Jens Knipper

Using Maven on Windows with the Linux subsystem

03.07.2020 | last modified 30.05.2022 | 4 Minute Read

I nstalling and configuring Maven on Windows does not have to be a pain anymore. Thanks to the WSL it becomes almost as straightforward as using Linux. Although depending on your use case there might be some restrictions.

Because I am a Linux user by choice, being forced to use Windows never feels quite right. Especially when installing and configuring your development setup, Windows really feels cumbersome.

The Windows Subsystem for Linux does a lot of things right. Using it in combination with the new Terminal for Windows you can get a really neat setup that comes close to using just Linux itself.

Painpoints of the Windows Subsystem for Linux

One thing that sometimes feels a little odd is the integration of Windows and the WSL. The path variable of Windows is integrated into the WSL and you can call all your installed Linux applications in the Windows shell by prepending wsl.
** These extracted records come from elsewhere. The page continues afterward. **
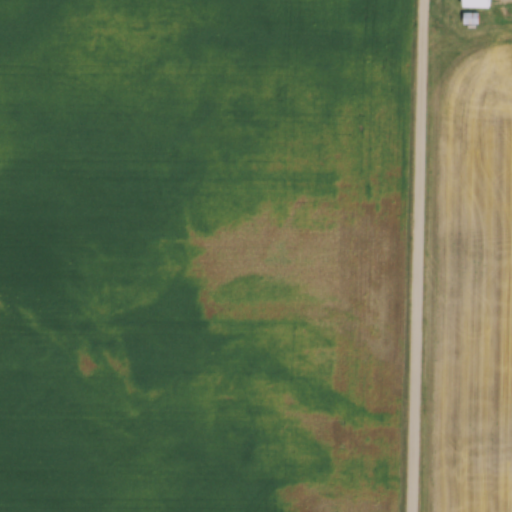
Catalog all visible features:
building: (475, 3)
road: (419, 256)
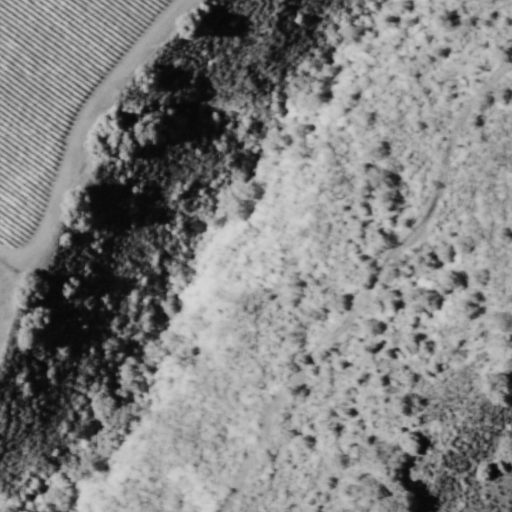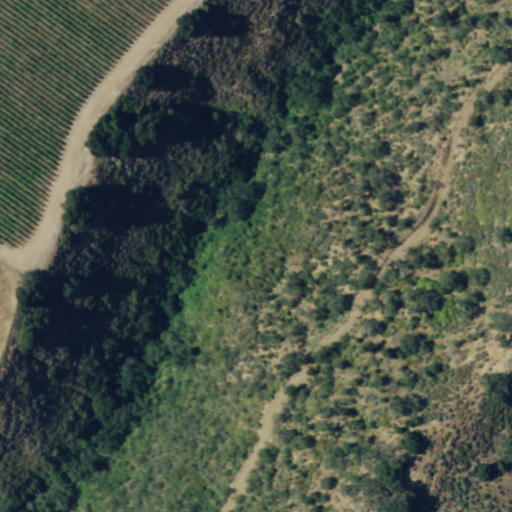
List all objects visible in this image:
road: (423, 393)
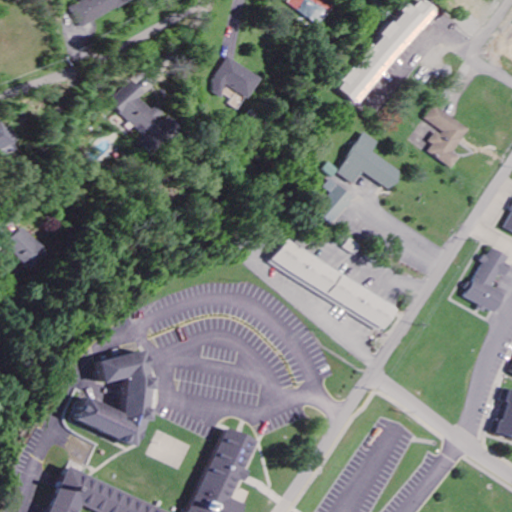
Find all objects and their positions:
building: (93, 9)
building: (315, 9)
building: (470, 18)
building: (506, 38)
building: (386, 52)
road: (106, 57)
building: (235, 84)
building: (140, 116)
building: (447, 136)
building: (7, 141)
building: (367, 164)
building: (333, 203)
building: (508, 217)
building: (509, 223)
building: (24, 248)
building: (485, 281)
building: (489, 281)
building: (332, 286)
road: (144, 325)
road: (504, 332)
road: (396, 337)
road: (234, 341)
road: (148, 344)
parking lot: (231, 358)
building: (510, 364)
road: (214, 370)
building: (119, 398)
building: (115, 399)
road: (316, 399)
road: (209, 409)
building: (504, 412)
building: (505, 415)
road: (355, 417)
road: (440, 426)
road: (490, 473)
parking lot: (385, 475)
building: (158, 484)
road: (408, 508)
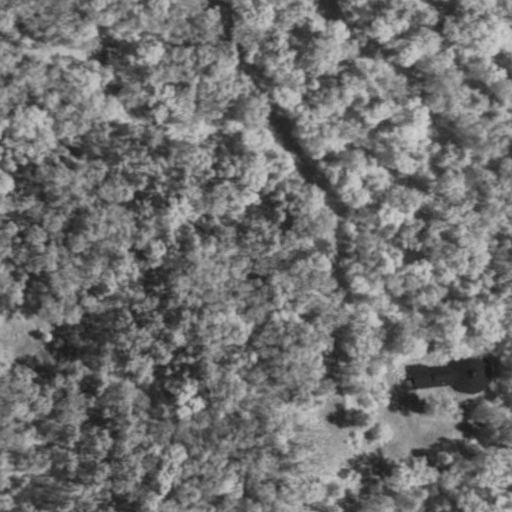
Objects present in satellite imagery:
road: (255, 28)
road: (270, 127)
road: (421, 250)
building: (448, 377)
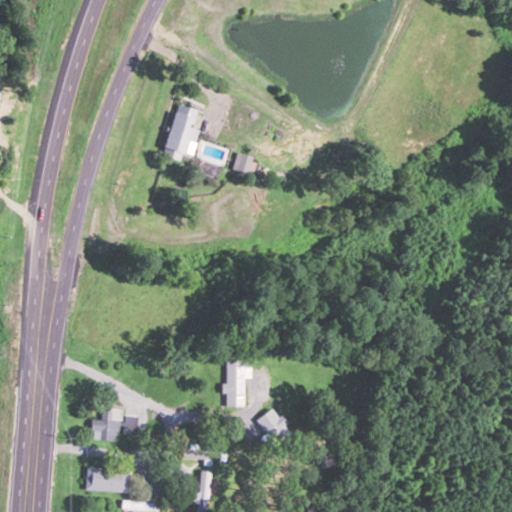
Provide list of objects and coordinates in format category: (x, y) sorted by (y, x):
building: (176, 132)
building: (274, 148)
building: (238, 161)
road: (73, 215)
road: (41, 217)
building: (110, 426)
road: (123, 449)
road: (30, 477)
building: (105, 478)
building: (125, 503)
building: (147, 506)
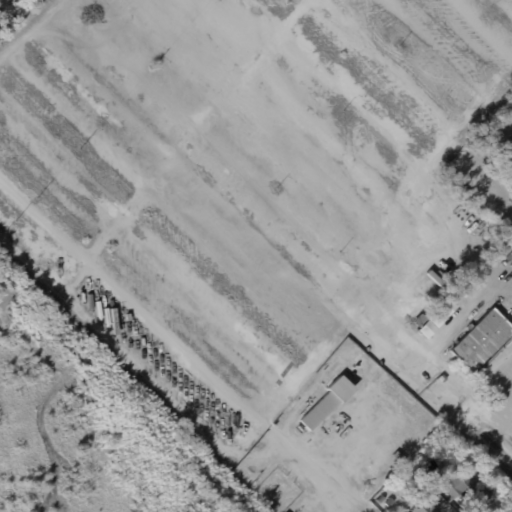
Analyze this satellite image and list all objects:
road: (203, 34)
building: (511, 198)
building: (449, 307)
building: (439, 318)
building: (421, 320)
building: (429, 330)
building: (480, 338)
building: (482, 339)
building: (401, 401)
building: (325, 402)
building: (327, 403)
building: (466, 486)
building: (462, 494)
building: (381, 499)
building: (390, 502)
building: (430, 506)
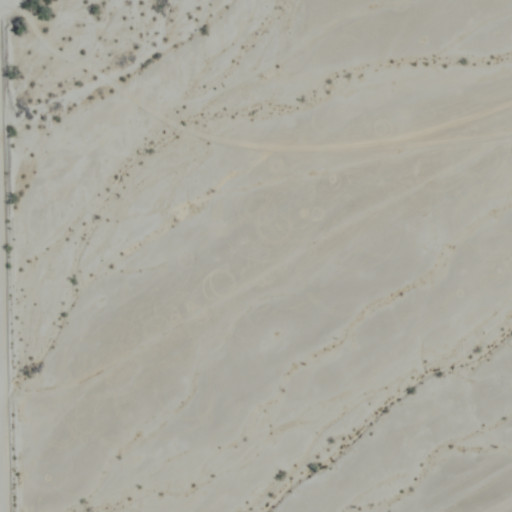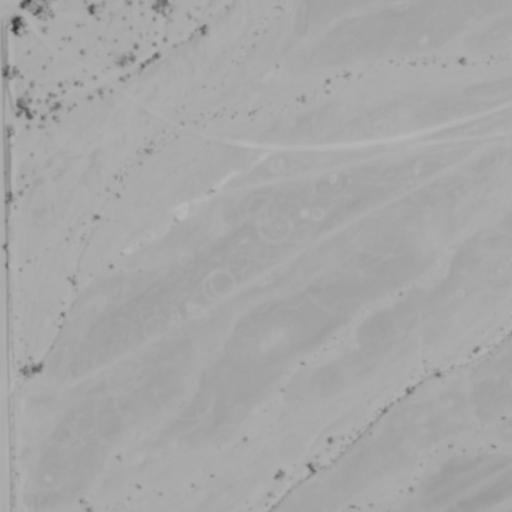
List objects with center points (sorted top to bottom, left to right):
road: (8, 255)
road: (264, 264)
road: (475, 488)
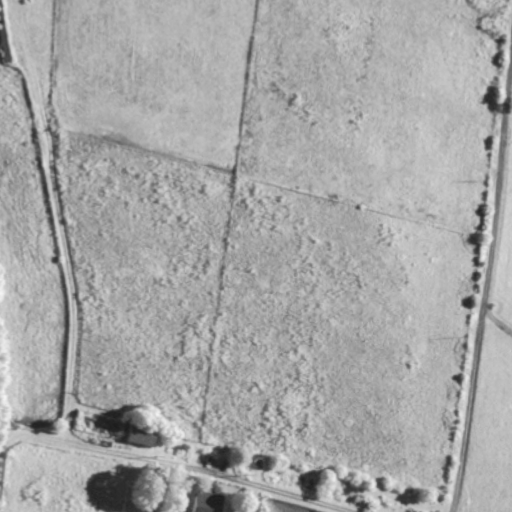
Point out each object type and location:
road: (488, 278)
building: (114, 431)
building: (203, 502)
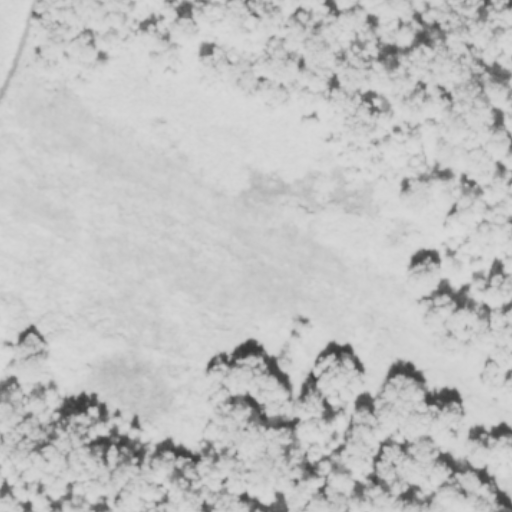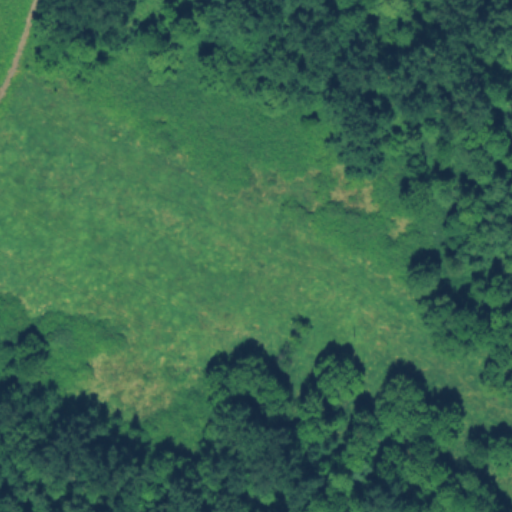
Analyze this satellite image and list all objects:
road: (18, 46)
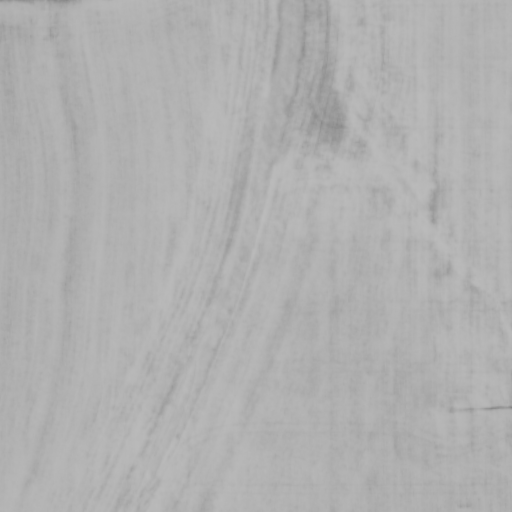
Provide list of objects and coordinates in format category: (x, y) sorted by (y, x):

You can even access all your Windows files as the file system is mounted into the subsystem.

Given these features, there still are some restrictions when trying to access the other way around. It is not always that easy to use applications installed in the subsystem for usage in Windows.
One big concerns are applications that rely on other applications. For example an installed version of Maven in the Linux subsystem cannot easily be used by IntelliJ or any other IDE in Windows. In this case you have to rely on the bundled Maven version IntelliJ is shipping. This results in two installed versions on your computer, which both use different repositories with probably mostly the same content.

Shareing Maven configuration between WSL and Windows

A workaround can be to share the configuration between WSL and Windows by linking the Linux Maven folder to the one from Windows. This can be simply done with the following command:
ln -s /mnt/c/Users/<username>/.m2 ~/.m2
Prepend wsl to the command when using it in a Windows cmd or Powershell.

This Workaround can also be applied to other applications like git, ssh or whatever you like, to share the configuration between the two systems. It works on the first version of WSL and also on WSL2.

Avoid prepending the WSL-Keyword by using dosKey

To avoid prepending wsl all the time you can use the dosKey command. This way it feels even more like calling the commands natively.
For Maven the dosKey may look like this:
doskey mvn=mvn wsl $*
Be aware that the command is not boot safe and out of the box it is only working in cmd, not in Powershell. Though all these points can be fixed.

Going full Linux with X-Server

Probably the most sustainable, but also elaborate workaround is installing an X-Server and accessing it from Windows. It is actually the one I can recommend most. There may also be a follow up article covering this topic.


Probably the best approach is using the new WSL GUI. It uses X11 and RDP in the background and enables using your fully fledged IDE in your WSL. The integration into the desktop is seamless and easy to use. The only downside is that it is only supported for Windows 11.


You can really ease your development processon Windows by using WSL. In most cases simple workarounds can be applied to make the integration of the two operating systems more seamless. When using a more complex development setup the effort of installing an X-Server may be worth it to get the full Linux experience. For Windows 11 users using WSLg is probably the easiest and best integrated solution.